* Task details *
The copy you give must match the records exactly, except that it holds no images.

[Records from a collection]
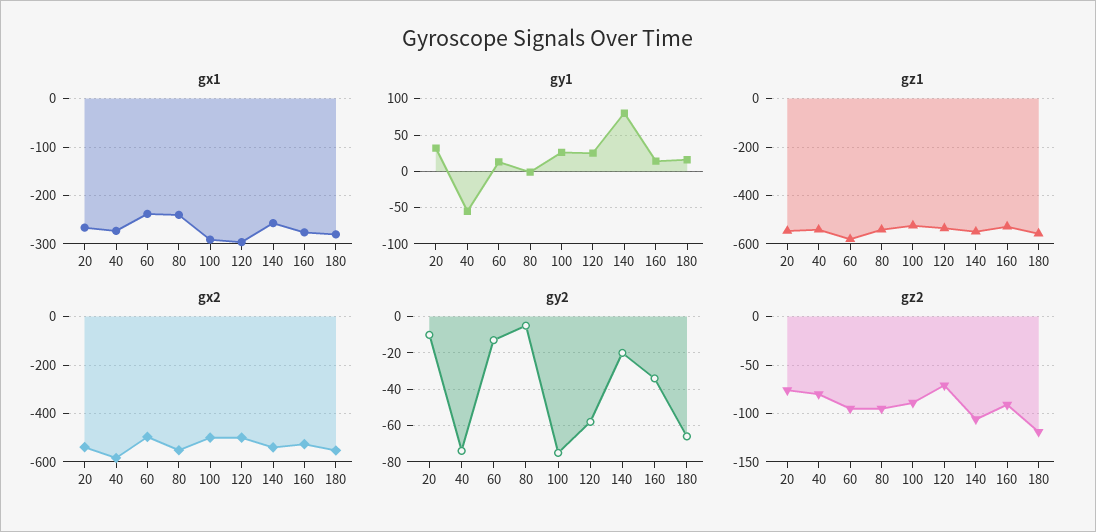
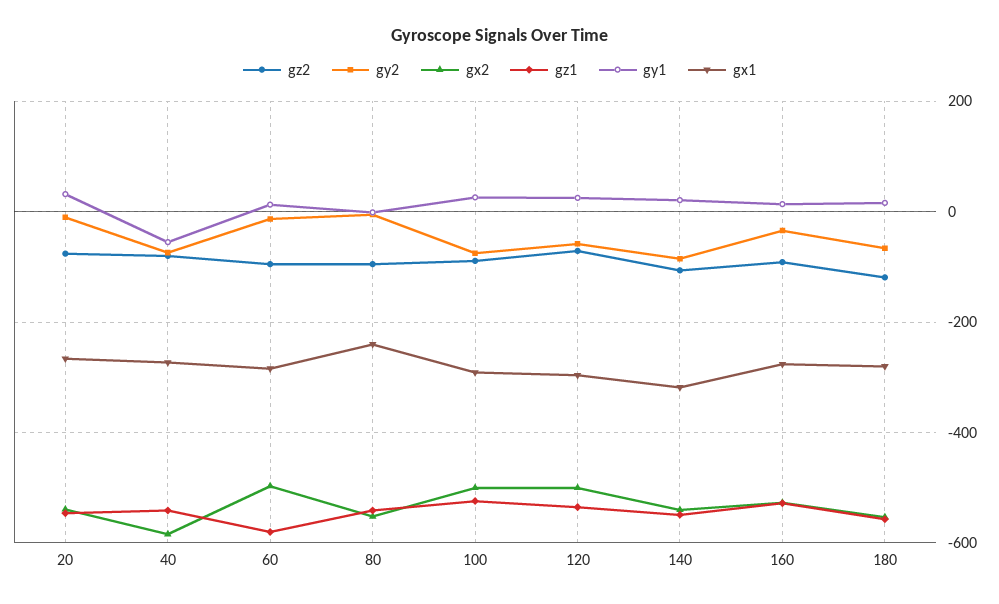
gx1, 60: -240 -> -280
gx1, 140: -260 -> -320
gy1, 140: 80 -> 20
gy2, 140: -20 -> -80

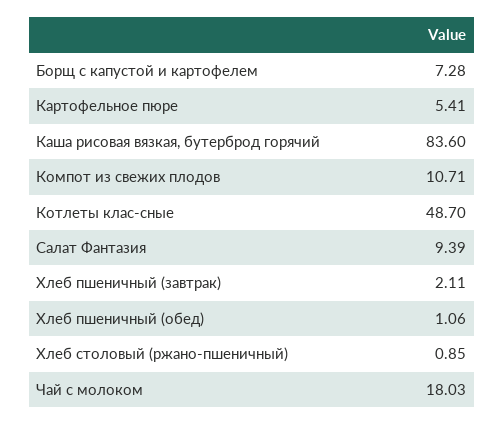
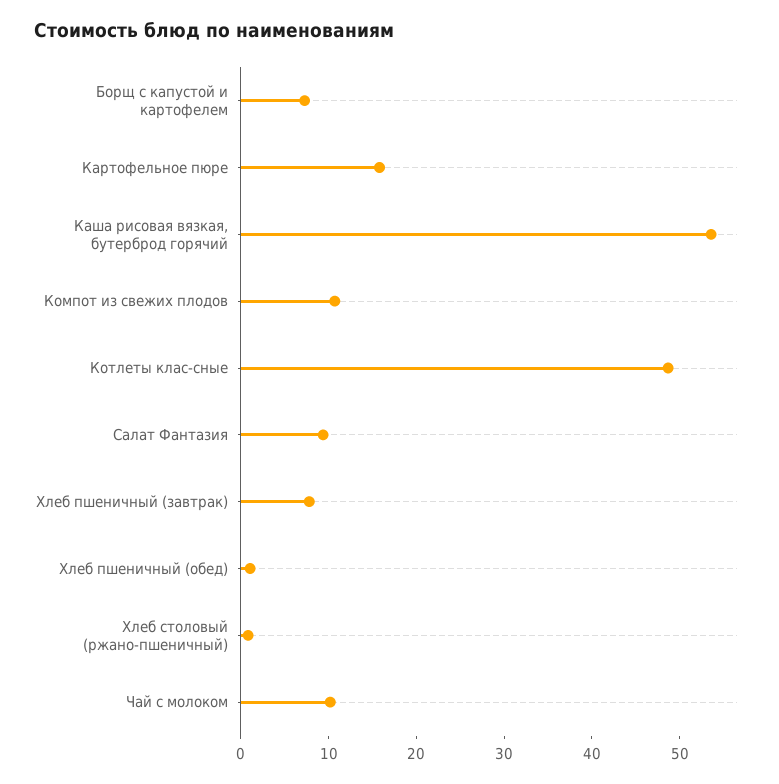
Картофельное пюре: 5.41 -> 16
Каша рисовая вязкая, бутерброд горячий: 83.6 -> 54
Хлеб пшеничный (завтрак): 2.11 -> 8
Чай с молоком: 18.03 -> 10

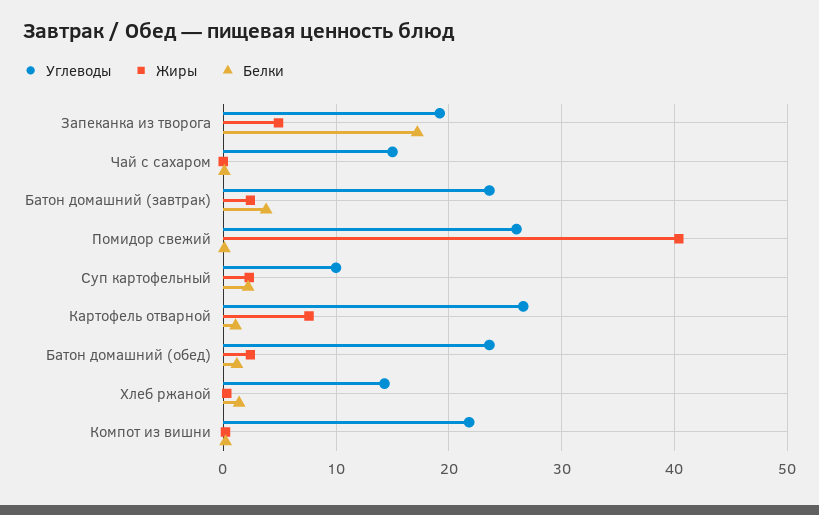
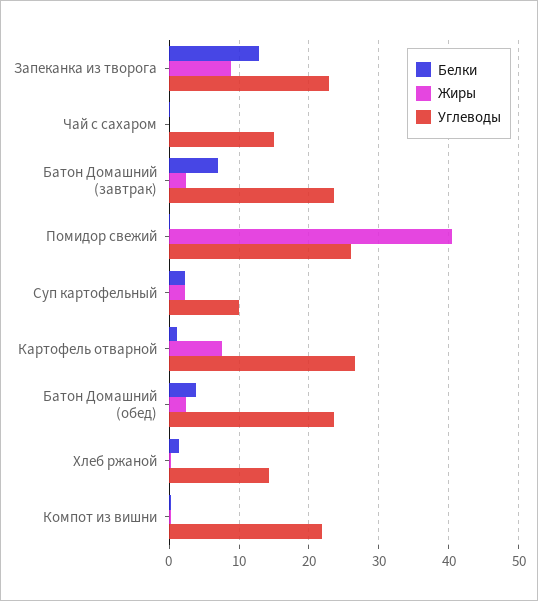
Углеводы, Запеканка из творога: 19 -> 23
Жиры, Запеканка из творога: 5 -> 9
Белки, Запеканка из творога: 17 -> 13
Белки, Батон домашний (завтрак): 4 -> 7
Белки, Батон домашний (обед): 1 -> 4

* Result of this task *
gx1, 60: -240 -> -280
gx1, 140: -260 -> -320
gy1, 140: 80 -> 20
gy2, 140: -20 -> -80

Картофельное пюре: 5.41 -> 16
Каша рисовая вязкая, бутерброд горячий: 83.6 -> 54
Хлеб пшеничный (завтрак): 2.11 -> 8
Чай с молоком: 18.03 -> 10

Углеводы, Запеканка из творога: 19 -> 23
Жиры, Запеканка из творога: 5 -> 9
Белки, Запеканка из творога: 17 -> 13
Белки, Батон домашний (завтрак): 4 -> 7
Белки, Батон домашний (обед): 1 -> 4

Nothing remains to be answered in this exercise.